▶ EXERCISE REQUIREMENTS: Below is a set of entries; copy all of them exactly.

Segment Open

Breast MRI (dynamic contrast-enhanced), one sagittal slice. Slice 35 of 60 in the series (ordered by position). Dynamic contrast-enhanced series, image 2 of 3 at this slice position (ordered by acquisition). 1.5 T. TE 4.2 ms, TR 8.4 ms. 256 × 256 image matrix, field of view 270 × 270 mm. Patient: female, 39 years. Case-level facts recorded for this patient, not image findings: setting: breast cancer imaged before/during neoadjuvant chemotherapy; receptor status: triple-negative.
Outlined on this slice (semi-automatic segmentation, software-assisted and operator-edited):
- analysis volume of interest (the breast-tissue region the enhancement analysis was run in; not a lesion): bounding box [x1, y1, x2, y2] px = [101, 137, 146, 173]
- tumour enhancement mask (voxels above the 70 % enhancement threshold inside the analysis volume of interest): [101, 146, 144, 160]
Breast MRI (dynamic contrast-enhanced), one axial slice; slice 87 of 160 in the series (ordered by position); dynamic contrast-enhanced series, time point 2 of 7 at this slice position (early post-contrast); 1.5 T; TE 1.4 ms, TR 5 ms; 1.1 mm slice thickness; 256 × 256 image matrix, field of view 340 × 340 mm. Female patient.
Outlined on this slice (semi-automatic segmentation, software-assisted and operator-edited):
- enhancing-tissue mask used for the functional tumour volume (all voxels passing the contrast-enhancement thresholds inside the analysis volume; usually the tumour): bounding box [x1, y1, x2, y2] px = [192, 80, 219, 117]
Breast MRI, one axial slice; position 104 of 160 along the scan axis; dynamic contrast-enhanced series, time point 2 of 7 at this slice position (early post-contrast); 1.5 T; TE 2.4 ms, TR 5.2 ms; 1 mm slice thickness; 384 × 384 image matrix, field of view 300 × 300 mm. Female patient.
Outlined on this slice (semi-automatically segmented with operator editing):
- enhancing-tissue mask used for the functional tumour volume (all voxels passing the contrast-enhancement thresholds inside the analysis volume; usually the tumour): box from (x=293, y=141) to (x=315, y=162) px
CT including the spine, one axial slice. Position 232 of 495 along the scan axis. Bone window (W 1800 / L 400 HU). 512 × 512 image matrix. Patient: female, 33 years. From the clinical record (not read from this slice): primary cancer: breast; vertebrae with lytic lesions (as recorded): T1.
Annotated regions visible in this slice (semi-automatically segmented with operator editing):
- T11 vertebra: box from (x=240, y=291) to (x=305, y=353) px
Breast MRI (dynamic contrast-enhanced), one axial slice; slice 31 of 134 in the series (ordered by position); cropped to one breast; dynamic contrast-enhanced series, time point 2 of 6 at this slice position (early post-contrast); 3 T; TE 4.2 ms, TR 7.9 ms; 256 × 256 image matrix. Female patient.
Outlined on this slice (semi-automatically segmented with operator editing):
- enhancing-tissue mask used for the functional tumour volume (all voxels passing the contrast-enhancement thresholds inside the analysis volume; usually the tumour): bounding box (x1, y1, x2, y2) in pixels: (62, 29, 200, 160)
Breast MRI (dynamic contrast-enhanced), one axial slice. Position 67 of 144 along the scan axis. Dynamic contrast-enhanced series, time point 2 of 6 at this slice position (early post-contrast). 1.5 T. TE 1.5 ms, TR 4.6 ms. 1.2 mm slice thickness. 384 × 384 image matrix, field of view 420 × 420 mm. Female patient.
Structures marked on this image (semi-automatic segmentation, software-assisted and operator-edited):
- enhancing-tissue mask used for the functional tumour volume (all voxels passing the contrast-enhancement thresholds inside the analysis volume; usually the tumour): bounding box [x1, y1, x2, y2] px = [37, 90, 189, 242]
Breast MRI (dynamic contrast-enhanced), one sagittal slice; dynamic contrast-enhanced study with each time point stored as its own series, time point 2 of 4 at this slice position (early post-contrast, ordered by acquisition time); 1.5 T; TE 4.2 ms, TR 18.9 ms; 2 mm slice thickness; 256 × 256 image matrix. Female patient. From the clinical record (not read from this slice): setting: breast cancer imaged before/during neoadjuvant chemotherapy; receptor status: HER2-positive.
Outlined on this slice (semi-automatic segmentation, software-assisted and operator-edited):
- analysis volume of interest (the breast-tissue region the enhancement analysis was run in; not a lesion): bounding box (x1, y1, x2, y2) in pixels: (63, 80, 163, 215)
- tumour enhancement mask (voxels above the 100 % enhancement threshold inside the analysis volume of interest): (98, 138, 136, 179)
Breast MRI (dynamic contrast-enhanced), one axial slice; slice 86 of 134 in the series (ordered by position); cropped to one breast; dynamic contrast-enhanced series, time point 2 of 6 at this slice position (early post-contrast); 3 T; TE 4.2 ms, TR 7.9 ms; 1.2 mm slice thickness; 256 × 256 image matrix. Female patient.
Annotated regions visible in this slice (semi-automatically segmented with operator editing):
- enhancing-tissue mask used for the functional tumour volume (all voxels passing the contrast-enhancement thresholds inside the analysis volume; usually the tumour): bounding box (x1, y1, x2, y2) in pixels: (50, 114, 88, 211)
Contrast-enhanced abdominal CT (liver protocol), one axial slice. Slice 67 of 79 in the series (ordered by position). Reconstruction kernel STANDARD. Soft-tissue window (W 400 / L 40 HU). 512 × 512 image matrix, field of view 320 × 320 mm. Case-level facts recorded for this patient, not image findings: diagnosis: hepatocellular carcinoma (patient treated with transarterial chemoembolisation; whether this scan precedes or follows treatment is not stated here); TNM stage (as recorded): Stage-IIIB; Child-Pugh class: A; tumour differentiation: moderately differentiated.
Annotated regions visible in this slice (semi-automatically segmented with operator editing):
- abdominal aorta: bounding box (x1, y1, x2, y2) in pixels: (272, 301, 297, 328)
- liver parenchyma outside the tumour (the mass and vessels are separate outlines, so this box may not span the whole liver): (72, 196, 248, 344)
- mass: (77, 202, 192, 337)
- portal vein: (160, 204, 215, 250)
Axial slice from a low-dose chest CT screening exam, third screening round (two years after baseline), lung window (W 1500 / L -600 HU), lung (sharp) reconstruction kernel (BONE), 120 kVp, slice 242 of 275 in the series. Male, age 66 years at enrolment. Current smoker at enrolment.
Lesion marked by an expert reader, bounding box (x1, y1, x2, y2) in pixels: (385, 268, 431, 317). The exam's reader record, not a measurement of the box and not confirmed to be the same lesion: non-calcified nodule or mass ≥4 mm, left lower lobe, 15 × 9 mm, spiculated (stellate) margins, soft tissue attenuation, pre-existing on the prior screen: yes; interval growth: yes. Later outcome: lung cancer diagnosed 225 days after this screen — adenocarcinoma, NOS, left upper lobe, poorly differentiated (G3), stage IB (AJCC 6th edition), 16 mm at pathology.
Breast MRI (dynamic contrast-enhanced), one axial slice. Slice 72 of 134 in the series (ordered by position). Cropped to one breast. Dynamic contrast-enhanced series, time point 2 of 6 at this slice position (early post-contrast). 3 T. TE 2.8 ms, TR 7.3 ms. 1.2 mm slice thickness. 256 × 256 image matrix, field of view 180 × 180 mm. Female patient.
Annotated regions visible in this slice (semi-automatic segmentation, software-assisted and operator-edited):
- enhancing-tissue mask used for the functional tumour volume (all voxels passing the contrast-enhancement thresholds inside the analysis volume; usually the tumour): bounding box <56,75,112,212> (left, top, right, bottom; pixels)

Segment Closed

▶ RESULT BELOW:
Breast MRI (dynamic contrast-enhanced), one sagittal slice. Slice 35 of 60 in the series (ordered by position). Dynamic contrast-enhanced series, image 2 of 3 at this slice position (ordered by acquisition). 1.5 T. TE 4.2 ms, TR 8.4 ms. 256 × 256 image matrix, field of view 270 × 270 mm. Patient: female, 39 years. Case-level facts recorded for this patient, not image findings: setting: breast cancer imaged before/during neoadjuvant chemotherapy; receptor status: triple-negative.
Outlined on this slice (semi-automatic segmentation, software-assisted and operator-edited):
- analysis volume of interest (the breast-tissue region the enhancement analysis was run in; not a lesion): bounding box [x1, y1, x2, y2] px = [101, 137, 146, 173]
- tumour enhancement mask (voxels above the 70 % enhancement threshold inside the analysis volume of interest): [101, 146, 144, 160]
Breast MRI (dynamic contrast-enhanced), one axial slice; slice 87 of 160 in the series (ordered by position); dynamic contrast-enhanced series, time point 2 of 7 at this slice position (early post-contrast); 1.5 T; TE 1.4 ms, TR 5 ms; 1.1 mm slice thickness; 256 × 256 image matrix, field of view 340 × 340 mm. Female patient.
Outlined on this slice (semi-automatic segmentation, software-assisted and operator-edited):
- enhancing-tissue mask used for the functional tumour volume (all voxels passing the contrast-enhancement thresholds inside the analysis volume; usually the tumour): bounding box [x1, y1, x2, y2] px = [192, 80, 219, 117]
Breast MRI, one axial slice; position 104 of 160 along the scan axis; dynamic contrast-enhanced series, time point 2 of 7 at this slice position (early post-contrast); 1.5 T; TE 2.4 ms, TR 5.2 ms; 1 mm slice thickness; 384 × 384 image matrix, field of view 300 × 300 mm. Female patient.
Outlined on this slice (semi-automatically segmented with operator editing):
- enhancing-tissue mask used for the functional tumour volume (all voxels passing the contrast-enhancement thresholds inside the analysis volume; usually the tumour): box from (x=293, y=141) to (x=315, y=162) px
CT including the spine, one axial slice. Position 232 of 495 along the scan axis. Bone window (W 1800 / L 400 HU). 512 × 512 image matrix. Patient: female, 33 years. From the clinical record (not read from this slice): primary cancer: breast; vertebrae with lytic lesions (as recorded): T1.
Annotated regions visible in this slice (semi-automatically segmented with operator editing):
- T11 vertebra: box from (x=240, y=291) to (x=305, y=353) px
Breast MRI (dynamic contrast-enhanced), one axial slice; slice 31 of 134 in the series (ordered by position); cropped to one breast; dynamic contrast-enhanced series, time point 2 of 6 at this slice position (early post-contrast); 3 T; TE 4.2 ms, TR 7.9 ms; 256 × 256 image matrix. Female patient.
Outlined on this slice (semi-automatically segmented with operator editing):
- enhancing-tissue mask used for the functional tumour volume (all voxels passing the contrast-enhancement thresholds inside the analysis volume; usually the tumour): bounding box (x1, y1, x2, y2) in pixels: (62, 29, 200, 160)
Breast MRI (dynamic contrast-enhanced), one axial slice. Position 67 of 144 along the scan axis. Dynamic contrast-enhanced series, time point 2 of 6 at this slice position (early post-contrast). 1.5 T. TE 1.5 ms, TR 4.6 ms. 1.2 mm slice thickness. 384 × 384 image matrix, field of view 420 × 420 mm. Female patient.
Structures marked on this image (semi-automatic segmentation, software-assisted and operator-edited):
- enhancing-tissue mask used for the functional tumour volume (all voxels passing the contrast-enhancement thresholds inside the analysis volume; usually the tumour): bounding box [x1, y1, x2, y2] px = [37, 90, 189, 242]
Breast MRI (dynamic contrast-enhanced), one sagittal slice; dynamic contrast-enhanced study with each time point stored as its own series, time point 2 of 4 at this slice position (early post-contrast, ordered by acquisition time); 1.5 T; TE 4.2 ms, TR 18.9 ms; 2 mm slice thickness; 256 × 256 image matrix. Female patient. From the clinical record (not read from this slice): setting: breast cancer imaged before/during neoadjuvant chemotherapy; receptor status: HER2-positive.
Outlined on this slice (semi-automatic segmentation, software-assisted and operator-edited):
- analysis volume of interest (the breast-tissue region the enhancement analysis was run in; not a lesion): bounding box (x1, y1, x2, y2) in pixels: (63, 80, 163, 215)
- tumour enhancement mask (voxels above the 100 % enhancement threshold inside the analysis volume of interest): (98, 138, 136, 179)
Breast MRI (dynamic contrast-enhanced), one axial slice; slice 86 of 134 in the series (ordered by position); cropped to one breast; dynamic contrast-enhanced series, time point 2 of 6 at this slice position (early post-contrast); 3 T; TE 4.2 ms, TR 7.9 ms; 1.2 mm slice thickness; 256 × 256 image matrix. Female patient.
Annotated regions visible in this slice (semi-automatically segmented with operator editing):
- enhancing-tissue mask used for the functional tumour volume (all voxels passing the contrast-enhancement thresholds inside the analysis volume; usually the tumour): bounding box (x1, y1, x2, y2) in pixels: (50, 114, 88, 211)
Contrast-enhanced abdominal CT (liver protocol), one axial slice. Slice 67 of 79 in the series (ordered by position). Reconstruction kernel STANDARD. Soft-tissue window (W 400 / L 40 HU). 512 × 512 image matrix, field of view 320 × 320 mm. Case-level facts recorded for this patient, not image findings: diagnosis: hepatocellular carcinoma (patient treated with transarterial chemoembolisation; whether this scan precedes or follows treatment is not stated here); TNM stage (as recorded): Stage-IIIB; Child-Pugh class: A; tumour differentiation: moderately differentiated.
Annotated regions visible in this slice (semi-automatically segmented with operator editing):
- abdominal aorta: bounding box (x1, y1, x2, y2) in pixels: (272, 301, 297, 328)
- liver parenchyma outside the tumour (the mass and vessels are separate outlines, so this box may not span the whole liver): (72, 196, 248, 344)
- mass: (77, 202, 192, 337)
- portal vein: (160, 204, 215, 250)
Axial slice from a low-dose chest CT screening exam, third screening round (two years after baseline), lung window (W 1500 / L -600 HU), lung (sharp) reconstruction kernel (BONE), 120 kVp, slice 242 of 275 in the series. Male, age 66 years at enrolment. Current smoker at enrolment.
Lesion marked by an expert reader, bounding box (x1, y1, x2, y2) in pixels: (385, 268, 431, 317). The exam's reader record, not a measurement of the box and not confirmed to be the same lesion: non-calcified nodule or mass ≥4 mm, left lower lobe, 15 × 9 mm, spiculated (stellate) margins, soft tissue attenuation, pre-existing on the prior screen: yes; interval growth: yes. Later outcome: lung cancer diagnosed 225 days after this screen — adenocarcinoma, NOS, left upper lobe, poorly differentiated (G3), stage IB (AJCC 6th edition), 16 mm at pathology.
Breast MRI (dynamic contrast-enhanced), one axial slice. Slice 72 of 134 in the series (ordered by position). Cropped to one breast. Dynamic contrast-enhanced series, time point 2 of 6 at this slice position (early post-contrast). 3 T. TE 2.8 ms, TR 7.3 ms. 1.2 mm slice thickness. 256 × 256 image matrix, field of view 180 × 180 mm. Female patient.
Annotated regions visible in this slice (semi-automatic segmentation, software-assisted and operator-edited):
- enhancing-tissue mask used for the functional tumour volume (all voxels passing the contrast-enhancement thresholds inside the analysis volume; usually the tumour): bounding box <56,75,112,212> (left, top, right, bottom; pixels)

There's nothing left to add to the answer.